My reasonable journeys into the car repair world and little time spent with spanner size 10, there is often mention of referring to the service or repair manual. When it comes to replacement of something legitimately uncomplicated, undemanding and perhaps simple like an air filter or an oil filter change, the process is more or less universal.
A service or repair manual is probably a good idea when it comes time to tackle a more obscure task like aligning and fine tuning the electronic throttle control system on newer cars to that sweet idle.
These repair manuals go as far as telling you the procedure to confirm failure of an electronic component with use of a millimetre.

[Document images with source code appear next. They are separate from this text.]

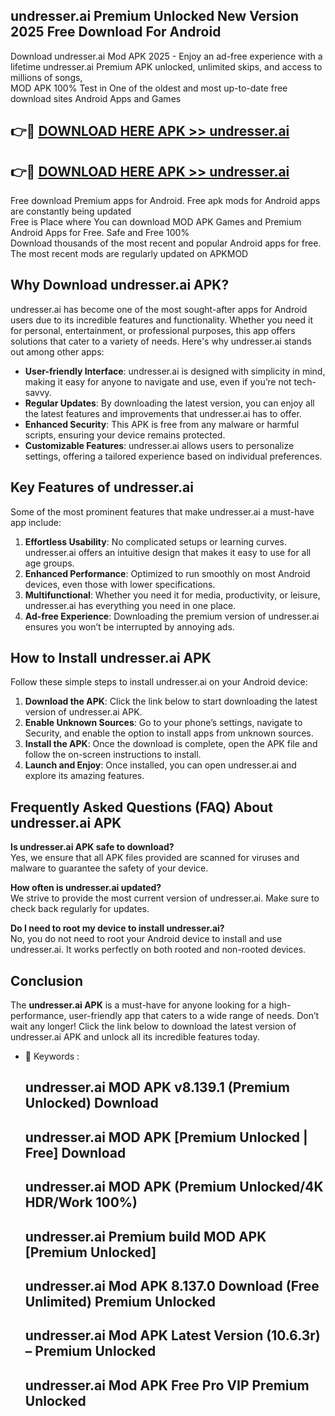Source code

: ## undresser.ai Premium Unlocked New Version 2025 Free Download For Android

Download undresser.ai Mod APK 2025 - Enjoy an ad-free experience with a lifetime undresser.ai Premium APK unlocked, unlimited skips, and access to millions of songs,  
MOD APK 100% Test in One of the oldest and most up-to-date free download sites Android Apps and Games

## 👉🔴 [DOWNLOAD HERE APK >> undresser.ai](http://apps.freeplayer.one?title=undresser.ai&ref=04-JAI)

## 👉🔴 [DOWNLOAD HERE APK >> undresser.ai](http://apps.freeplayer.one?title=undresser.ai&ref=04-JAI)

Free download Premium apps for Android. Free apk mods for Android apps are constantly being updated  
Free is Place where You can download MOD APK Games and Premium Android Apps for Free. Safe and Free 100%  
Download thousands of the most recent and popular Android apps for free. The most recent mods are regularly updated on APKMOD

## Why Download undresser.ai APK?

undresser.ai has become one of the most sought-after apps for Android users due to its incredible features and functionality. Whether you need it for personal, entertainment, or professional purposes, this app offers solutions that cater to a variety of needs. Here's why undresser.ai stands out among other apps:

*   **User-friendly Interface**: undresser.ai is designed with simplicity in mind, making it easy for anyone to navigate and use, even if you’re not tech-savvy.
*   **Regular Updates**: By downloading the latest version, you can enjoy all the latest features and improvements that undresser.ai has to offer.
*   **Enhanced Security**: This APK is free from any malware or harmful scripts, ensuring your device remains protected.
*   **Customizable Features**: undresser.ai allows users to personalize settings, offering a tailored experience based on individual preferences.

## Key Features of undresser.ai

Some of the most prominent features that make undresser.ai a must-have app include:

1.  **Effortless Usability**: No complicated setups or learning curves. undresser.ai offers an intuitive design that makes it easy to use for all age groups.
2.  **Enhanced Performance**: Optimized to run smoothly on most Android devices, even those with lower specifications.
3.  **Multifunctional**: Whether you need it for media, productivity, or leisure, undresser.ai has everything you need in one place.
4.  **Ad-free Experience**: Downloading the premium version of undresser.ai ensures you won’t be interrupted by annoying ads.

## How to Install undresser.ai APK

Follow these simple steps to install undresser.ai on your Android device:

1.  **Download the APK**: Click the link below to start downloading the latest version of undresser.ai APK.
2.  **Enable Unknown Sources**: Go to your phone’s settings, navigate to Security, and enable the option to install apps from unknown sources.
3.  **Install the APK**: Once the download is complete, open the APK file and follow the on-screen instructions to install.
4.  **Launch and Enjoy**: Once installed, you can open undresser.ai and explore its amazing features.

## Frequently Asked Questions (FAQ) About undresser.ai APK

**Is undresser.ai APK safe to download?**  
Yes, we ensure that all APK files provided are scanned for viruses and malware to guarantee the safety of your device.

**How often is undresser.ai updated?**  
We strive to provide the most current version of undresser.ai. Make sure to check back regularly for updates.

**Do I need to root my device to install undresser.ai?**  
No, you do not need to root your Android device to install and use undresser.ai. It works perfectly on both rooted and non-rooted devices.

## Conclusion

The **undresser.ai APK** is a must-have for anyone looking for a high-performance, user-friendly app that caters to a wide range of needs. Don’t wait any longer! Click the link below to download the latest version of undresser.ai APK and unlock all its incredible features today.

*   🔑 Keywords :
    
    ## undresser.ai MOD APK v8.139.1 (Premium Unlocked) Download
    
    ## undresser.ai MOD APK \[Premium Unlocked | Free\] Download
    
    ## undresser.ai MOD APK (Premium Unlocked/4K HDR/Work 100%)
    
    ## undresser.ai Premium build MOD APK \[Premium Unlocked\]
    
    ## undresser.ai Mod APK 8.137.0 Download (Free Unlimited) Premium Unlocked
    
    ## undresser.ai Mod APK Latest Version (10.6.3r) – Premium Unlocked
    
    ## undresser.ai Mod APK Free Pro VIP Premium Unlocked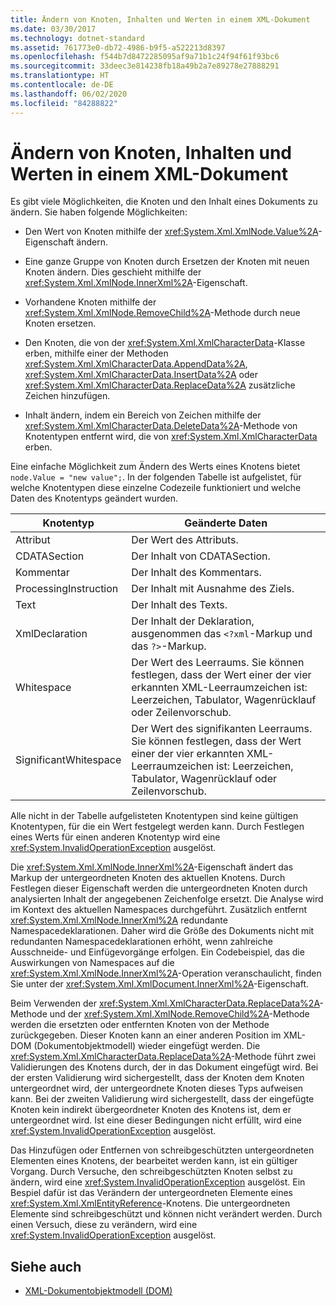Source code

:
 ```yaml
---
title: Ändern von Knoten, Inhalten und Werten in einem XML-Dokument
ms.date: 03/30/2017
ms.technology: dotnet-standard
ms.assetid: 761773e0-db72-4986-b9f5-a522213d8397
ms.openlocfilehash: f544b7d8472285095af9a71b1c24f94f61f93bc6
ms.sourcegitcommit: 33deec3e814238fb18a49b2a7e89278e27888291
ms.translationtype: HT
ms.contentlocale: de-DE
ms.lasthandoff: 06/02/2020
ms.locfileid: "84288822"
---
```

# <a name="modifying-nodes-content-and-values-in-an-xml-document"></a>Ändern von Knoten, Inhalten und Werten in einem XML-Dokument
Es gibt viele Möglichkeiten, die Knoten und den Inhalt eines Dokuments zu ändern. Sie haben folgende Möglichkeiten:  
  
- Den Wert von Knoten mithilfe der <xref:System.Xml.XmlNode.Value%2A>-Eigenschaft ändern.  
  
- Eine ganze Gruppe von Knoten durch Ersetzen der Knoten mit neuen Knoten ändern. Dies geschieht mithilfe der <xref:System.Xml.XmlNode.InnerXml%2A>-Eigenschaft.  
  
- Vorhandene Knoten mithilfe der <xref:System.Xml.XmlNode.RemoveChild%2A>-Methode durch neue Knoten ersetzen.  
  
- Den Knoten, die von der <xref:System.Xml.XmlCharacterData>-Klasse erben, mithilfe einer der Methoden <xref:System.Xml.XmlCharacterData.AppendData%2A>, <xref:System.Xml.XmlCharacterData.InsertData%2A> oder <xref:System.Xml.XmlCharacterData.ReplaceData%2A> zusätzliche Zeichen hinzufügen.  
  
- Inhalt ändern, indem ein Bereich von Zeichen mithilfe der <xref:System.Xml.XmlCharacterData.DeleteData%2A>-Methode von Knotentypen entfernt wird, die von <xref:System.Xml.XmlCharacterData> erben.  
  
 Eine einfache Möglichkeit zum Ändern des Werts eines Knotens bietet `node.Value = "new value";`. In der folgenden Tabelle ist aufgelistet, für welche Knotentypen diese einzelne Codezeile funktioniert und welche Daten des Knotentyps geändert wurden.  
  
|Knotentyp|Geänderte Daten|  
|---------------|------------------|  
|Attribut|Der Wert des Attributs.|  
|CDATASection|Der Inhalt von CDATASection.|  
|Kommentar|Der Inhalt des Kommentars.|  
|ProcessingInstruction|Der Inhalt mit Ausnahme des Ziels.|  
|Text|Der Inhalt des Texts.|  
|XmlDeclaration|Der Inhalt der Deklaration, ausgenommen das `<?xml`-Markup und das `?>`-Markup.|  
|Whitespace|Der Wert des Leerraums. Sie können festlegen, dass der Wert einer der vier erkannten XML-Leerraumzeichen ist: Leerzeichen, Tabulator, Wagenrücklauf oder Zeilenvorschub.|  
|SignificantWhitespace|Der Wert des signifikanten Leerraums. Sie können festlegen, dass der Wert einer der vier erkannten XML-Leerraumzeichen ist: Leerzeichen, Tabulator, Wagenrücklauf oder Zeilenvorschub.|  
  
 Alle nicht in der Tabelle aufgelisteten Knotentypen sind keine gültigen Knotentypen, für die ein Wert festgelegt werden kann. Durch Festlegen eines Werts für einen anderen Knotentyp wird eine <xref:System.InvalidOperationException> ausgelöst.  
  
 Die <xref:System.Xml.XmlNode.InnerXml%2A>-Eigenschaft ändert das Markup der untergeordneten Knoten des aktuellen Knotens. Durch Festlegen dieser Eigenschaft werden die untergeordneten Knoten durch analysierten Inhalt der angegebenen Zeichenfolge ersetzt. Die Analyse wird im Kontext des aktuellen Namespaces durchgeführt. Zusätzlich entfernt <xref:System.Xml.XmlNode.InnerXml%2A> redundante Namespacedeklarationen. Daher wird die Größe des Dokuments nicht mit redundanten Namespacedeklarationen erhöht, wenn zahlreiche Ausschneide- und Einfügevorgänge erfolgen. Ein Codebeispiel, das die Auswirkungen von Namespaces auf die <xref:System.Xml.XmlNode.InnerXml%2A>-Operation veranschaulicht, finden Sie unter der <xref:System.Xml.XmlDocument.InnerXml%2A>-Eigenschaft.  
  
 Beim Verwenden der <xref:System.Xml.XmlCharacterData.ReplaceData%2A>-Methode und der <xref:System.Xml.XmlNode.RemoveChild%2A>-Methode werden die ersetzten oder entfernten Knoten von der Methode zurückgegeben. Dieser Knoten kann an einer anderen Position im XML-DOM (Dokumentobjektmodell) wieder eingefügt werden. Die <xref:System.Xml.XmlCharacterData.ReplaceData%2A>-Methode führt zwei Validierungen des Knotens durch, der in das Dokument eingefügt wird. Bei der ersten Validierung wird sichergestellt, dass der Knoten dem Knoten untergeordnet wird, der untergeordnete Knoten dieses Typs aufweisen kann. Bei der zweiten Validierung wird sichergestellt, dass der eingefügte Knoten kein indirekt übergeordneter Knoten des Knotens ist, dem er untergeordnet wird. Ist eine dieser Bedingungen nicht erfüllt, wird eine <xref:System.InvalidOperationException> ausgelöst.  
  
 Das Hinzufügen oder Entfernen von schreibgeschützten untergeordneten Elementen eines Knotens, der bearbeitet werden kann, ist ein gültiger Vorgang. Durch Versuche, den schreibgeschützten Knoten selbst zu ändern, wird eine <xref:System.InvalidOperationException> ausgelöst. Ein Bespiel dafür ist das Verändern der untergeordneten Elemente eines <xref:System.Xml.XmlEntityReference>-Knotens. Die untergeordneten Elemente sind schreibgeschützt und können nicht verändert werden. Durch einen Versuch, diese zu verändern, wird eine <xref:System.InvalidOperationException> ausgelöst.  
  
## <a name="see-also"></a>Siehe auch

- [XML-Dokumentobjektmodell (DOM)](xml-document-object-model-dom.md)
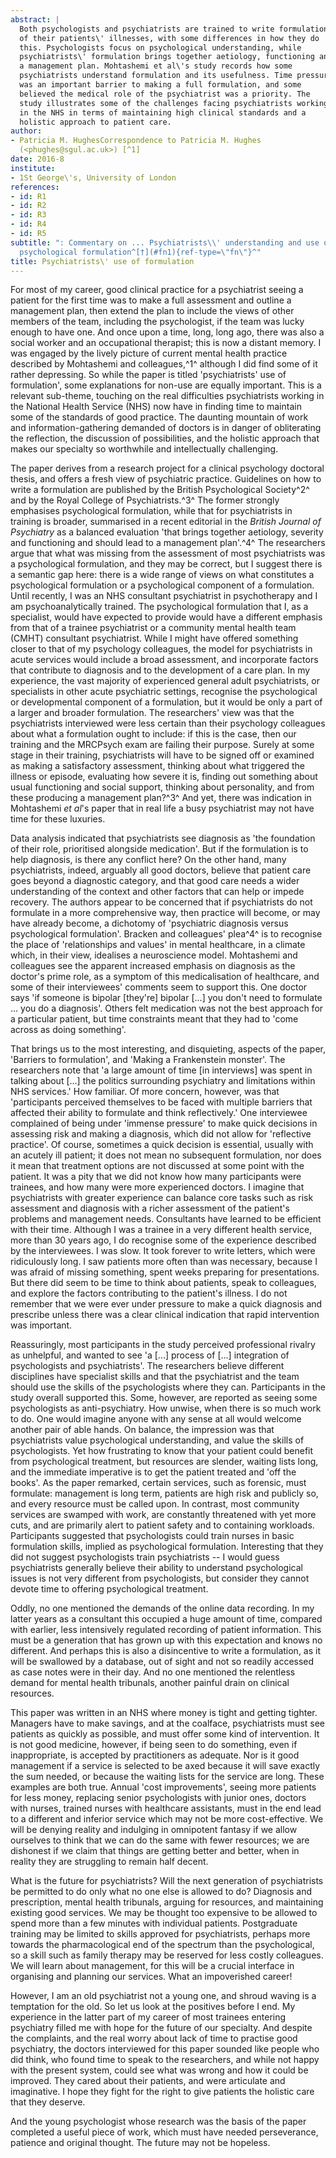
 ```yaml
---
abstract: |
  Both psychologists and psychiatrists are trained to write formulations
  of their patients\' illnesses, with some differences in how they do
  this. Psychologists focus on psychological understanding, while
  psychiatrists\' formulation brings together aetiology, functioning and
  a management plan. Mohtashemi et al\'s study records how some
  psychiatrists understand formulation and its usefulness. Time pressure
  was an important barrier to making a full formulation, and some
  believed the medical role of the psychiatrist was a priority. The
  study illustrates some of the challenges facing psychiatrists working
  in the NHS in terms of maintaining high clinical standards and a
  holistic approach to patient care.
author:
- Patricia M. HughesCorrespondence to Patricia M. Hughes
  (<phughes@sgul.ac.uk>) [^1]
date: 2016-8
institute:
- 1St George\'s, University of London
references:
- id: R1
- id: R2
- id: R3
- id: R4
- id: R5
subtitle: ": Commentary on ... Psychiatrists\\' understanding and use of
  psychological formulation^[†](#fn1){ref-type=\"fn\"}^"
title: Psychiatrists\' use of formulation
---
```


For most of my career, good clinical practice for a psychiatrist seeing
a patient for the first time was to make a full assessment and outline a
management plan, then extend the plan to include the views of other
members of the team, including the psychologist, if the team was lucky
enough to have one. And once upon a time, long, long ago, there was also
a social worker and an occupational therapist; this is now a distant
memory. I was engaged by the lively picture of current mental health
practice described by Mohtashemi and colleagues,^1^ although I did find
some of it rather depressing. So while the paper is titled
'psychiatrists' use of formulation\', some explanations for non-use are
equally important. This is a relevant sub-theme, touching on the real
difficulties psychiatrists working in the National Health Service (NHS)
now have in finding time to maintain some of the standards of good
practice. The daunting mountain of work and information-gathering
demanded of doctors is in danger of obliterating the reflection, the
discussion of possibilities, and the holistic approach that makes our
specialty so worthwhile and intellectually challenging.

The paper derives from a research project for a clinical psychology
doctoral thesis, and offers a fresh view of psychiatric practice.
Guidelines on how to write a formulation are published by the British
Psychological Society^2^ and by the Royal College of Psychiatrists.^3^
The former strongly emphasises psychological formulation, while that for
psychiatrists in training is broader, summarised in a recent editorial
in the *British Journal of Psychiatry* as a balanced evaluation 'that
brings together aetiology, severity and functioning and should lead to a
management plan'.^4^ The researchers argue that what was missing from
the assessment of most psychiatrists was a psychological formulation,
and they may be correct, but I suggest there is a semantic gap here:
there is a wide range of views on what constitutes a psychological
formulation or a psychological component of a formulation. Until
recently, I was an NHS consultant psychiatrist in psychotherapy and I am
psychoanalytically trained. The psychological formulation that I, as a
specialist, would have expected to provide would have a different
emphasis from that of a trainee psychiatrist or a community mental
health team (CMHT) consultant psychiatrist. While I might have offered
something closer to that of my psychology colleagues, the model for
psychiatrists in acute services would include a broad assessment, and
incorporate factors that contribute to diagnosis and to the development
of a care plan. In my experience, the vast majority of experienced
general adult psychiatrists, or specialists in other acute psychiatric
settings, recognise the psychological or developmental component of a
formulation, but it would be only a part of a larger and broader
formulation. The researchers\' view was that the psychiatrists
interviewed were less certain than their psychology colleagues about
what a formulation ought to include: if this is the case, then our
training and the MRCPsych exam are failing their purpose. Surely at some
stage in their training, psychiatrists will have to be signed off or
examined as making a satisfactory assessment, thinking about what
triggered the illness or episode, evaluating how severe it is, finding
out something about usual functioning and social support, thinking about
personality, and from these producing a management plan?^3^ And yet,
there was indication in Mohtashemi *et al*\'s paper that in real life a
busy psychiatrist may not have time for these luxuries.

Data analysis indicated that psychiatrists see diagnosis as 'the
foundation of their role, prioritised alongside medication'. But if the
formulation is to help diagnosis, is there any conflict here? On the
other hand, many psychiatrists, indeed, arguably all good doctors,
believe that patient care goes beyond a diagnostic category, and that
good care needs a wider understanding of the context and other factors
that can help or impede recovery. The authors appear to be concerned
that if psychiatrists do not formulate in a more comprehensive way, then
practice will become, or may have already become, a dichotomy of
'psychiatric diagnosis versus psychological formulation'. Bracken and
colleagues\' plea^4^ is to recognise the place of 'relationships and
values' in mental healthcare, in a climate which, in their view,
idealises a neuroscience model. Mohtashemi and colleagues see the
apparent increased emphasis on diagnosis as the doctor\'s prime role, as
a symptom of this medicalisation of healthcare, and some of their
interviewees\' comments seem to support this. One doctor says 'if
someone is bipolar \[they\'re\] bipolar \[...\] you don\'t need to
formulate ... you do a diagnosis'. Others felt medication was not the
best approach for a particular patient, but time constraints meant that
they had to 'come across as doing something'.

That brings us to the most interesting, and disquieting, aspects of the
paper, 'Barriers to formulation', and 'Making a Frankenstein monster'.
The researchers note that 'a large amount of time \[in interviews\] was
spent in talking about \[...\] the politics surrounding psychiatry and
limitations within NHS services.' How familiar. Of more concern,
however, was that 'participants perceived themselves to be faced with
multiple barriers that affected their ability to formulate and think
reflectively.' One interviewee complained of being under 'immense
pressure' to make quick decisions in assessing risk and making a
diagnosis, which did not allow for 'reflective practice'. Of course,
sometimes a quick decision is essential, usually with an acutely ill
patient; it does not mean no subsequent formulation, nor does it mean
that treatment options are not discussed at some point with the patient.
It was a pity that we did not know how many participants were trainees,
and how many were more experienced doctors. I imagine that psychiatrists
with greater experience can balance core tasks such as risk assessment
and diagnosis with a richer assessment of the patient\'s problems and
management needs. Consultants have learned to be efficient with their
time. Although I was a trainee in a very different health service, more
than 30 years ago, I do recognise some of the experience described by
the interviewees. I was slow. It took forever to write letters, which
were ridiculously long. I saw patients more often than was necessary,
because I was afraid of missing something, spent weeks preparing for
presentations. But there did seem to be time to think about patients,
speak to colleagues, and explore the factors contributing to the
patient\'s illness. I do not remember that we were ever under pressure
to make a quick diagnosis and prescribe unless there was a clear
clinical indication that rapid intervention was important.

Reassuringly, most participants in the study perceived professional
rivalry as unhelpful, and wanted to see 'a \[...\] process of \[...\]
integration of psychologists and psychiatrists'. The researchers believe
different disciplines have specialist skills and that the psychiatrist
and the team should use the skills of the psychologists where they can.
Participants in the study overall supported this. Some, however, are
reported as seeing some psychologists as anti-psychiatry. How unwise,
when there is so much work to do. One would imagine anyone with any
sense at all would welcome another pair of able hands. On balance, the
impression was that psychiatrists value psychological understanding, and
value the skills of psychologists. Yet how frustrating to know that your
patient could benefit from psychological treatment, but resources are
slender, waiting lists long, and the immediate imperative is to get the
patient treated and 'off the books'. As the paper remarked, certain
services, such as forensic, must formulate: management is long term,
patients are high risk and publicly so, and every resource must be
called upon. In contrast, most community services are swamped with work,
are constantly threatened with yet more cuts, and are primarily alert to
patient safety and to containing workloads. Participants suggested that
psychologists could train nurses in basic formulation skills, implied as
psychological formulation. Interesting that they did not suggest
psychologists train psychiatrists -- I would guess psychiatrists
generally believe their ability to understand psychological issues is
not very different from psychologists, but consider they cannot devote
time to offering psychological treatment.

Oddly, no one mentioned the demands of the online data recording. In my
latter years as a consultant this occupied a huge amount of time,
compared with earlier, less intensively regulated recording of patient
information. This must be a generation that has grown up with this
expectation and knows no different. And perhaps this is also a
disincentive to write a formulation, as it will be swallowed by a
database, out of sight and not so readily accessed as case notes were in
their day. And no one mentioned the relentless demand for mental health
tribunals, another painful drain on clinical resources.

This paper was written in an NHS where money is tight and getting
tighter. Managers have to make savings, and at the coalface,
psychiatrists must see patients as quickly as possible, and must offer
some kind of intervention. It is not good medicine, however, if being
seen to do something, even if inappropriate, is accepted by
practitioners as adequate. Nor is it good management if a service is
selected to be axed because it will save exactly the sum needed, or
because the waiting lists for the service are long. These examples are
both true. Annual 'cost improvements', seeing more patients for less
money, replacing senior psychologists with junior ones, doctors with
nurses, trained nurses with healthcare assistants, must in the end lead
to a different and inferior service which may not be more
cost-effective. We will be denying reality and indulging in omnipotent
fantasy if we allow ourselves to think that we can do the same with
fewer resources; we are dishonest if we claim that things are getting
better and better, when in reality they are struggling to remain half
decent.

What is the future for psychiatrists? Will the next generation of
psychiatrists be permitted to do only what no one else is allowed to do?
Diagnosis and prescription, mental health tribunals, arguing for
resources, and maintaining existing good services. We may be thought too
expensive to be allowed to spend more than a few minutes with individual
patients. Postgraduate training may be limited to skills approved for
psychiatrists, perhaps more towards the pharmacological end of the
spectrum than the psychological, so a skill such as family therapy may
be reserved for less costly colleagues. We will learn about management,
for this will be a crucial interface in organising and planning our
services. What an impoverished career!

However, I am an old psychiatrist not a young one, and shroud waving is
a temptation for the old. So let us look at the positives before I end.
My experience in the latter part of my career of most trainees entering
psychiatry filled me with hope for the future of our specialty. And
despite the complaints, and the real worry about lack of time to
practise good psychiatry, the doctors interviewed for this paper sounded
like people who did think, who found time to speak to the researchers,
and while not happy with the present system, could see what was wrong
and how it could be improved. They cared about their patients, and were
articulate and imaginative. I hope they fight for the right to give
patients the holistic care that they deserve.

And the young psychologist whose research was the basis of the paper
completed a useful piece of work, which must have needed perseverance,
patience and original thought. The future may not be hopeless.

[^1]: **Patricia M. Hughes** is Emeritus Professor of Psychiatry and
    Education at St George\'s, University of London.
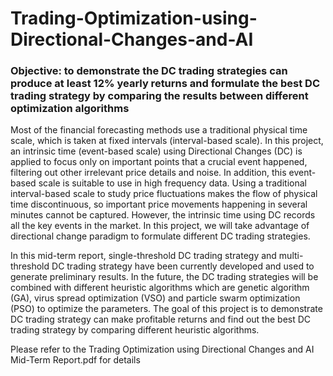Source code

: # Trading-Optimization-using-Directional-Changes-and-AI
### Objective: to demonstrate the DC trading strategies can produce at least 12% yearly returns and formulate the best DC trading strategy by comparing the results between different optimization algorithms

Most of the financial forecasting methods use a traditional physical time scale, which is taken at fixed intervals (interval-based scale). In this project, an intrinsic time (event-based scale) using Directional Changes (DC) is applied to focus only on important points that a crucial event happened, filtering out other irrelevant price details and noise. In addition, this event-based scale is suitable to use in high frequency data. Using a traditional interval-based scale to study price fluctuations makes the flow of physical time discontinuous, so important price movements happening in several minutes cannot be captured. However, the intrinsic time using DC records all the key events in the market. In this project, we will take advantage of directional change paradigm to formulate different DC trading strategies.

  In this mid-term report, single-threshold DC trading strategy and multi-threshold DC trading strategy have been currently developed and used to generate preliminary results. In the future, the DC trading strategies will be combined with different heuristic algorithms which are genetic algorithm (GA), virus spread optimization (VSO) and particle swarm optimization (PSO) to optimize the parameters. The goal of this project is to demonstrate DC trading strategy can make profitable returns and find out the best DC trading strategy by comparing different heuristic algorithms.

  Please refer to the Trading Optimization using Directional Changes and AI Mid-Term Report.pdf for details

While there is certainly a large part of the ordinary mechanic crew who will generally make an attempt at fixing anything and everything no matter what the procedure, car specific instructions can be a good thing when it comes to things like non service parts.
There are more or less two kinds of books when it comes to car repair. The first and most expensive are the factory service manuals. These are the same books used at the dealership to help fix naughty electrical components and vacuum leaks. Next in line is another kind of service manual.
Some Chinese and more legit companies like Haynes and Chiltons use factory service manuals along with cameras and writers to dismantle then reassemble cars to produce their own repair books. These are usually geared more toward the occasional mechanic. The other book which is not really a service manual but more a user manual is one you usually find in the glove compartment.
Networking with others
One of the best ways to gather information about a particular make and model of car is to join a community that already exists specifically online.
If you are the proud owner of something worthy of having its own message board then chances are good that someone truly dedicated (or similarly afflicted) has spent the time to either scan in the pages of the service manual, or host a digital version for members.
Another great feature of Internet forums devoted to a particular machine is that someone has likely had the same mechanical problem before and outlined a way to fix it.
The biggest problem for Ugandans is that many cars are Japanese domestic models (JDM) thus there is no discernible forum you would join with simple Googling or the one you will find shall be in Japanese. Fortunately, some JDM cars have European cousins like the way Harrier is the with Lexus RX, Aristo is with the Lexus GS, Altezza is with the Lexus IS, Kluger is with the Toyota Highlander etc.
A quick scan of the eBay shall reveal literally hundreds of car service and repair manuals. Some of these are of the factory service variety. Others, are of the China, Haynes or Chiltons kind. You shall also run into CD-ROM style deals floating around. While the average driver might not need a service manual, the enthusiast surely does.